8. Be there for your clients. For Mario Greco, keeping in constant contact with past clients is essential to his business. As a broker-associate with Rubloff in Chicago, Greco leaped to top-producer status just months after making the switch from law to real estate in 2002. With $103 million in volume and 248 transactions in 2007 alone, he is no doubt a busy man.

Greco says that top producers can never be too busy to keep in touch with former clients. “I know this industry can be busy, but you have to make time to follow up with past clients,” says Greco. “It’s never too difficult to take a few minutes to ask what is going on in their life or ‘how’s the new kid?’”

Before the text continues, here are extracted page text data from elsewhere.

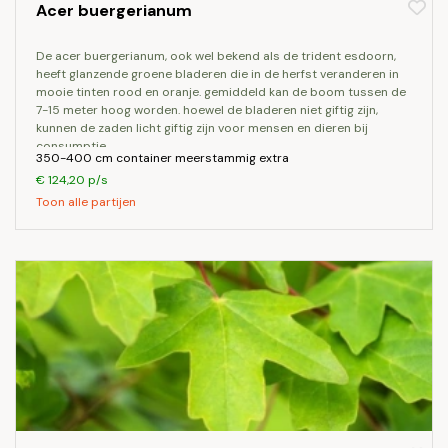
Acer buergerianum
de acer buergerianum, ook wel bekend als de trident esdoorn,
heeft glanzende groene bladeren die in de herfst veranderen in
mooie tinten rood en oranje. gemiddeld kan de boom tussen de
7-15 meter hoog worden. hoewel de bladeren niet giftig zijn,
kunnen de zaden licht giftig zijn voor mensen en dieren bij
consumptie.
350-400 cm container meerstammig extra
€ 124,20 p/s
Toon alle partijen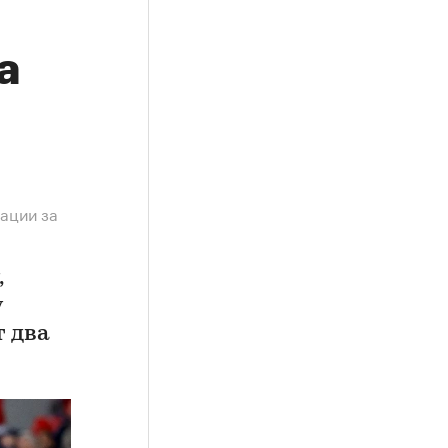
а
ации за
,
у
т два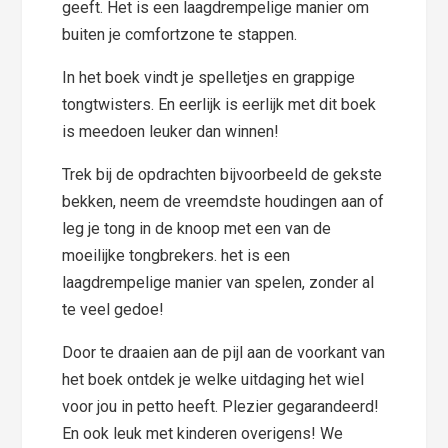
geeft. Het is een laagdrempelige manier om
buiten je comfortzone te stappen.
In het boek vindt je spelletjes en grappige
tongtwisters. En eerlijk is eerlijk met dit boek
is meedoen leuker dan winnen!
Trek bij de opdrachten bijvoorbeeld de gekste
bekken, neem de vreemdste houdingen aan of
leg je tong in de knoop met een van de
moeilijke tongbrekers. het is een
laagdrempelige manier van spelen, zonder al
te veel gedoe!
Door te draaien aan de pijl aan de voorkant van
het boek ontdek je welke uitdaging het wiel
voor jou in petto heeft. Plezier gegarandeerd!
En ook leuk met kinderen overigens! We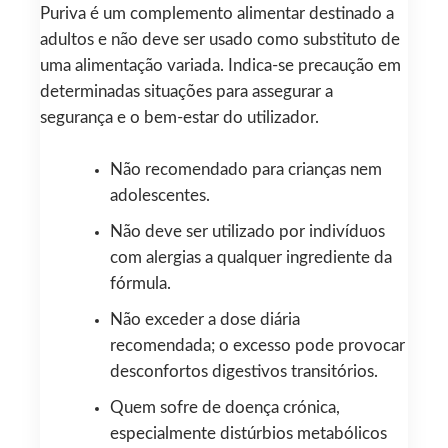
Puriva é um complemento alimentar destinado a
adultos e não deve ser usado como substituto de
uma alimentação variada. Indica-se precaução em
determinadas situações para assegurar a
segurança e o bem-estar do utilizador.
Não recomendado para crianças nem
adolescentes.
Não deve ser utilizado por indivíduos
com alergias a qualquer ingrediente da
fórmula.
Não exceder a dose diária
recomendada; o excesso pode provocar
desconfortos digestivos transitórios.
Quem sofre de doença crónica,
especialmente distúrbios metabólicos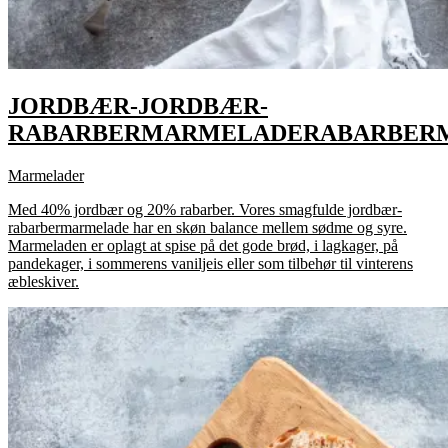
JORDBÆR-
JORDBÆR-
RABARBERMARMELADE
RABARBER
Marmelader
Med 40% jordbær og 20% rabarber. Vores smagfulde jordbær-
rabarbermarmelade har en skøn balance mellem sødme og syre.
Marmeladen er oplagt at spise på det gode brød, i lagkager, på
pandekager, i sommerens vaniljeis eller som tilbehør til vinterens
æbleskiver.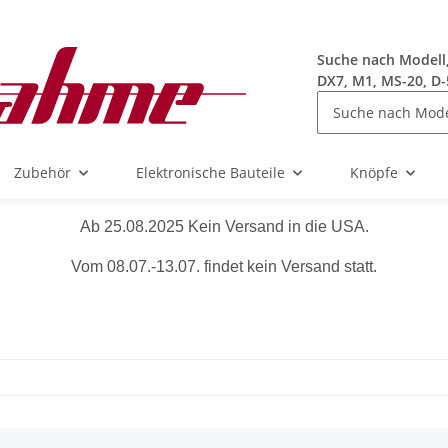
Suche nach Modell, 
DX7, M1, MS-20, D-
Zubehör
Elektronische Bauteile
Knöpfe
Ab 25.08.2025 Kein Versand in die USA.
Vom 08.07.-13.07. findet kein Versand statt.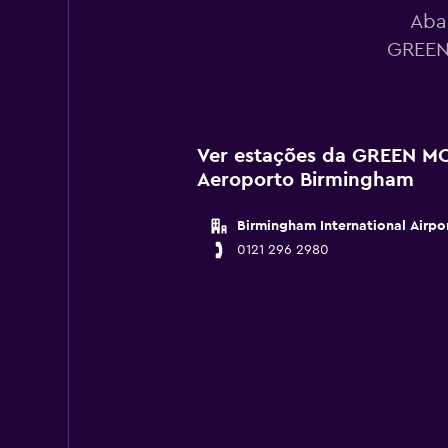
Aba
GREEN
Ver estações da GREEN M
Aeroporto Birmingham
Birmingham International Airpo
0121 296 2980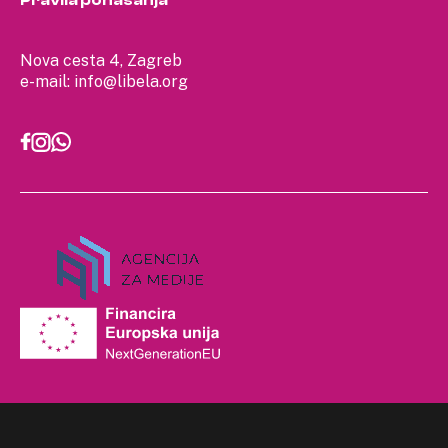
Nova cesta 4, Zagreb
e-mail:
info@libela.org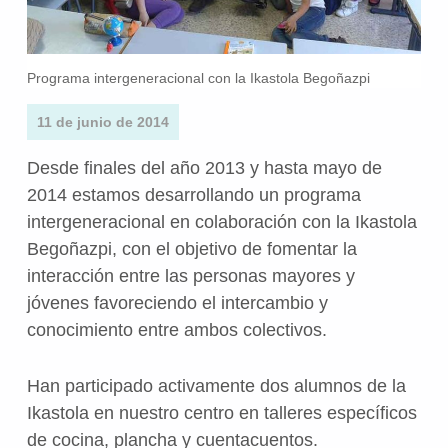
Programa intergeneracional con la Ikastola Begoñazpi
11 de junio de 2014
Desde finales del año 2013 y hasta mayo de
2014 estamos desarrollando un programa
intergeneracional en colaboración con la Ikastola
Begoñazpi, con el objetivo de fomentar la
interacción entre las personas mayores y
jóvenes favoreciendo el intercambio y
conocimiento entre ambos colectivos.
Han participado activamente dos alumnos de la
Ikastola en nuestro centro en talleres específicos
de cocina, plancha y cuentacuentos.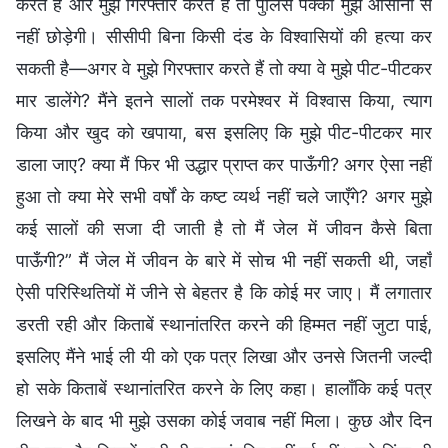
करते हैं और मुझे गिरफ्तार करते हैं तो पुलिस पक्का मुझे आसानी से
नहीं छोड़ेगी। सीसीपी बिना किसी दंड के विश्वासियों की हत्या कर
सकती है—अगर वे मुझे गिरफ्तार करते हैं तो क्या वे मुझे पीट-पीटकर
मार डालेंगे? मैंने इतने सालों तक परमेश्वर में विश्वास किया, त्याग
किया और खुद को खपाया, बस इसलिए कि मुझे पीट-पीटकर मार
डाला जाए? क्या मैं फिर भी उद्धार प्राप्त कर पाऊँगी? अगर ऐसा नहीं
हुआ तो क्या मेरे सभी वर्षों के कष्ट व्यर्थ नहीं चले जाएँगे? अगर मुझे
कई सालों की सजा दी जाती है तो मैं जेल में जीवन कैसे बिता
पाऊँगी?” मैं जेल में जीवन के बारे में सोच भी नहीं सकती थी, जहाँ
ऐसी परिस्थितियों में जीने से बेहतर है कि कोई मर जाए। मैं लगातार
डरती रही और किताबें स्थानांतरित करने की हिम्मत नहीं जुटा पाई,
इसलिए मैंने भाई ली यी को एक पत्र लिखा और उनसे जितनी जल्दी
हो सके किताबें स्थानांतरित करने के लिए कहा। हालाँकि कई पत्र
लिखने के बाद भी मुझे उसका कोई जवाब नहीं मिला। कुछ और दिन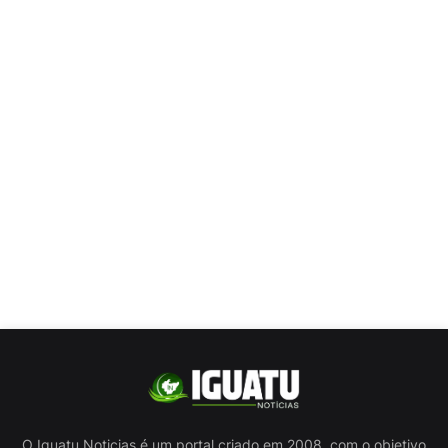
O Iguatu Noticias é um portal criado em 2008, com o objetivo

With the help of his 15-member team, Greco follows up at least four to six times per year via e-mail to past clients. Recently, he had a client call him for an opinion on the color of the built-ins they were adding to the property Greco had sold them nearly three years ago. “They probably had a whole list of people they could have called for advice, but they called me,” says Greco. “I know that the moment they are ready to sell they will contact me because I have kept in touch with them.”

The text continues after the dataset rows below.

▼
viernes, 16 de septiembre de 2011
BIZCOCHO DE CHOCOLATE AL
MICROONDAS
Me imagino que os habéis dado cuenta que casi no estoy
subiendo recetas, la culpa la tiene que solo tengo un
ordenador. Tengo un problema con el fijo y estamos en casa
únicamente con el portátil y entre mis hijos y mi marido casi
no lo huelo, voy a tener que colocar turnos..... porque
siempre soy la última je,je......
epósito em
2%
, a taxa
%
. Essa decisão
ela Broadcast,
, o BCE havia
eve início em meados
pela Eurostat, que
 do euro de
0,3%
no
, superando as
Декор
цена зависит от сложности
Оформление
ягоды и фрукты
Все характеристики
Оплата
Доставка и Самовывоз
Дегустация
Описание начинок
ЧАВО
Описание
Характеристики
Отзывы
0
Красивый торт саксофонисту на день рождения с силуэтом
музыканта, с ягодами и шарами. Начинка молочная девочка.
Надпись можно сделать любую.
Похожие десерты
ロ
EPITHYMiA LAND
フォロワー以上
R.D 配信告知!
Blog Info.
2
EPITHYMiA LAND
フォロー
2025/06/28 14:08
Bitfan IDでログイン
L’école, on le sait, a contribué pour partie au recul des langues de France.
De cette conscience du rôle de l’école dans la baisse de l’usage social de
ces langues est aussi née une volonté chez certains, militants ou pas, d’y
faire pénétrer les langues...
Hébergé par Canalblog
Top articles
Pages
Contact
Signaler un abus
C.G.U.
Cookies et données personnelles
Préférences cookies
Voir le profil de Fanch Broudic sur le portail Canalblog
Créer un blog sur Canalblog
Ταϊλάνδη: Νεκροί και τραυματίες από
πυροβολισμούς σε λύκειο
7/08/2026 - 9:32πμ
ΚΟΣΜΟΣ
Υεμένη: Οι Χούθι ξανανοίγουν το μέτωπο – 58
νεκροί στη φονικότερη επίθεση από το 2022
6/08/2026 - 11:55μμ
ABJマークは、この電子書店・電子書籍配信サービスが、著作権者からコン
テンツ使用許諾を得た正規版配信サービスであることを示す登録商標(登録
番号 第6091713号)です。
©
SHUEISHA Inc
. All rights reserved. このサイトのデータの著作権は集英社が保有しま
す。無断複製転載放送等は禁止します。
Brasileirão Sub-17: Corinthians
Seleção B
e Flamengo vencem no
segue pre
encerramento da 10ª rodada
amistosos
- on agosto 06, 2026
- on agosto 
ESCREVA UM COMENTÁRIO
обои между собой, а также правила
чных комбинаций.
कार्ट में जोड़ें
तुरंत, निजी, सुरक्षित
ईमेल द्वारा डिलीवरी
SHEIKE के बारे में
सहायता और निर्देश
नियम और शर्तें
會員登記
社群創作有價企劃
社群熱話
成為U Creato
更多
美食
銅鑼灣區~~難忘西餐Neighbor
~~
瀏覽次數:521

9. Work with a coach, act like a coach. Knell has worked with a real estate coach for 16 years and encourages those looking to make the leap to top producer to do the same. She says finding a mentor outside your marketplace is the best way to stay enthusiastic and break through that next level of sales. "Even if you are only three months into the job, you will not have to fix bad habits if you start immediately with a strong coach,” says Knell.

She suggests spending some time interviewing coaches and attending seminars with them to see how they look and react before you settle down on one. Says Knell: “Sometimes as a top producer you feel like you are all by yourself. My coach helps me realize that everyone is going through the same thing and allows me to continue with what I do best.”

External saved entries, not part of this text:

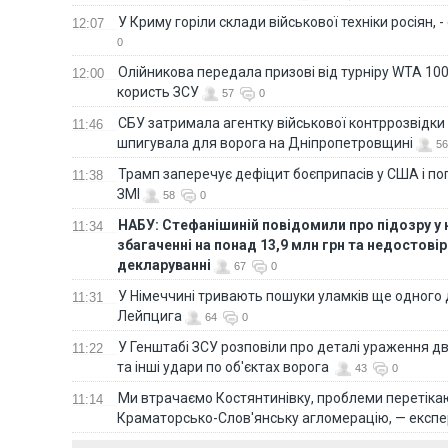
У Криму горіли склади військової техніки росіян, 
12:07
0
Олійникова передала призові від турніру WTA 100
12:00
користь ЗСУ
57
0
СБУ затримала агентку військової контррозвідки 
11:46
шпигувала для ворога на Дніпропетровщині
56
Трамп заперечує дефіцит боєприпасів у США і п
11:38
ЗМІ
58
0
НАБУ: Стефанішиній повідомили про підозру у
11:34
збагаченні на понад 13,9 млн грн та недостові
декларуванні
67
0
У Німеччині тривають пошуки уламків ще одного 
11:31
Лейпцига
64
0
У Генштабі ЗСУ розповіли про деталі ураження дв
11:22
та інші удари по об'єктах ворога
43
0
Ми втрачаємо Костянтинівку, проблеми перетіка
11:14
Краматорсько-Слов'янську агломерацію, — експе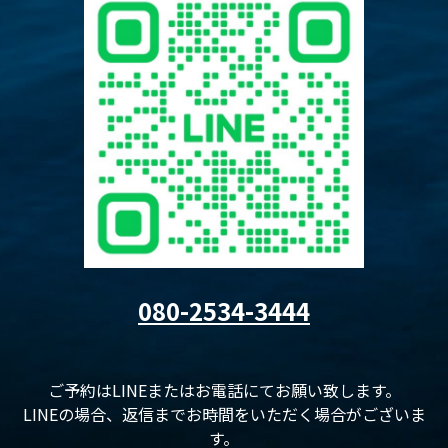
080-2534-3444
ご予約はLINEまたはお電話にてお願い致します。
LINEの場合、返信までお時間をいただく場合がございま
す。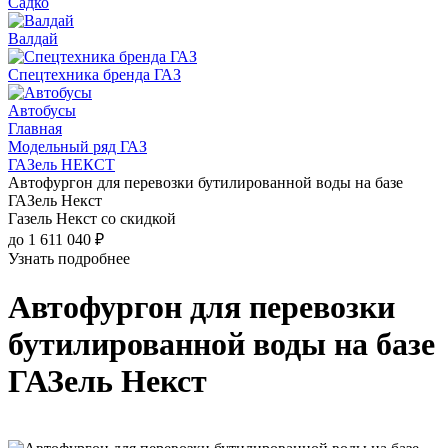
Садко
Валдай
Спецтехника бренда ГАЗ
Автобусы
Главная
Модельный ряд ГАЗ
ГАЗель НЕКСТ
Автофургон для перевозки бутилированной воды на базе
ГАЗель Некст
Газель Некст со скидкой
до 1 611 040 ₽
Узнать подробнее
Автофургон для перевозки
бутилированной воды на базе
ГАЗель Некст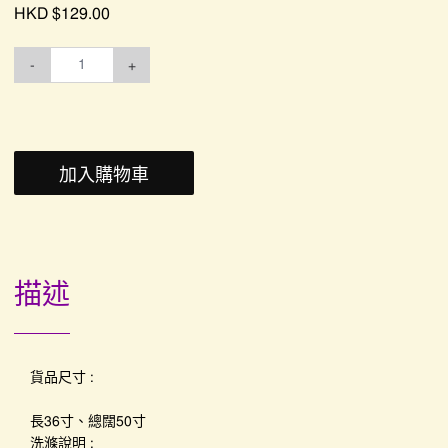
HKD $129.00
-
+
加入購物車
描述
貨品尺寸 :
長36寸、總闊50寸
洗滌說明 :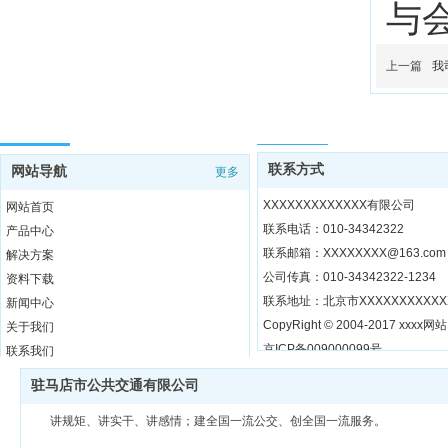
与
上一篇
我
网站导航
联系方式
联系方式
网站导航
更多
XXXXXXXXXXXXX有限公司
网站首页
联系电话：010-34342322
产品中心
联系邮箱：XXXXXXXX@163.com
解决方案
公司传真：010-34342322-1234
资料下载
联系地址：北京市XXXXXXXXXXX
新闻中心
CopyRight © 2004-2017 xxxx网站 A
关于我们
京ICP备009000099号
联系我们
驻马店市公共交通有限公司
讲规矩、讲实干、讲感情；建全国一流公交、创全国一流服务。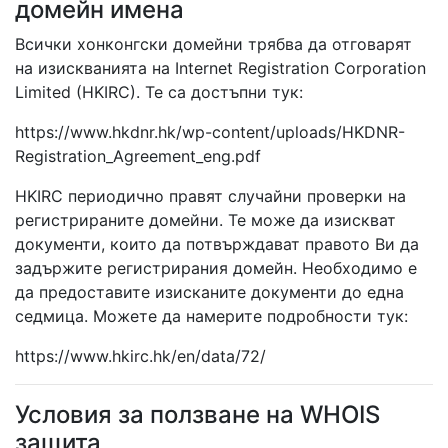
домейн имена
Всички хонконгски домейни трябва да отговарят
на изискванията на Internet Registration Corporation
Limited (HKIRC). Те са достъпни тук:
https://www.hkdnr.hk/wp-content/uploads/HKDNR-
Registration_Agreement_eng.pdf
HKIRC периодично правят случайни проверки на
регистрираните домейни. Те може да изискват
документи, които да потвърждават правото Ви да
задържите регистрирания домейн. Необходимо е
да предоставите изисканите документи до една
седмица. Можете да намерите подробности тук:
https://www.hkirc.hk/en/data/72/
Условия за ползване на WHOIS
защита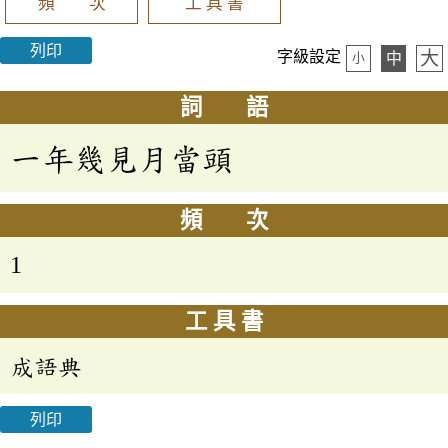
頻 次
工 具 書
列印
大
字級設定
中
小
詞 語
一年幾見月當頭
頻 次
1
工 具 書
成語典
列印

Having trained with a coach for so many years, Knell now finds herself acting as a coach to her team. “I am their mentor,” says Knell. “I have trained most of them in my systems, customer relations and office styles. I know that any one of them would be very successful on their own and I hope someday that they will do so.”

10. Find your inspiration. For Guli, motivational speaking and self-help have been his source of inspiration. “I have always been intrigued by Anthony Robbins, Tom Hopkins and other self-starters. These people wake up and enjoy every minute of their life,” says Guli. “I eat, sleep and breathe real estate and I absolutely love it. Half the battle is knowing you want to reach that level and the other half is finding the balance and working hard to get there.”

11. Do something different. Greco is currently redesigning his Web site to be more blog-centered and understands the importance of using the Internet and social networking as a means of communicating with clients.

“The new Web site will allow for better search engine optimism,” says Greco. “For example, when someone searches in Google for Bucktown, my name will pop up at the top of the list.”

12. Tirelessly work on goals. “We work totally on goals,” says Knell, whose says her team is in the office every day working on the goals they set up both individually and together. “These include how many people to call, how many listings, how many sales and hours on the phone. Each person within the staff has these goals. They are very attainable and everyone can make their goals if they stay on target.”

13. Work very hard. Greco insists that there is no substitute for hard work and correct pricing in real estate. “You cannot be afraid of 100 hour weeks,” says Greco. “I treat this profession as a full-time job even if I have some free time. Every minute you can be doing something for your business.”

“I probably have anywhere from three to 10 appointments each day, but I also make it a priority to attend all of my kids stuff,” adds Vorreyer, who makes it a daily routine to drop her 7 and 9-year-old children off at school. “The great thing about this job is that I am able to schedule around my family, but still get in a good 60-hour work week.”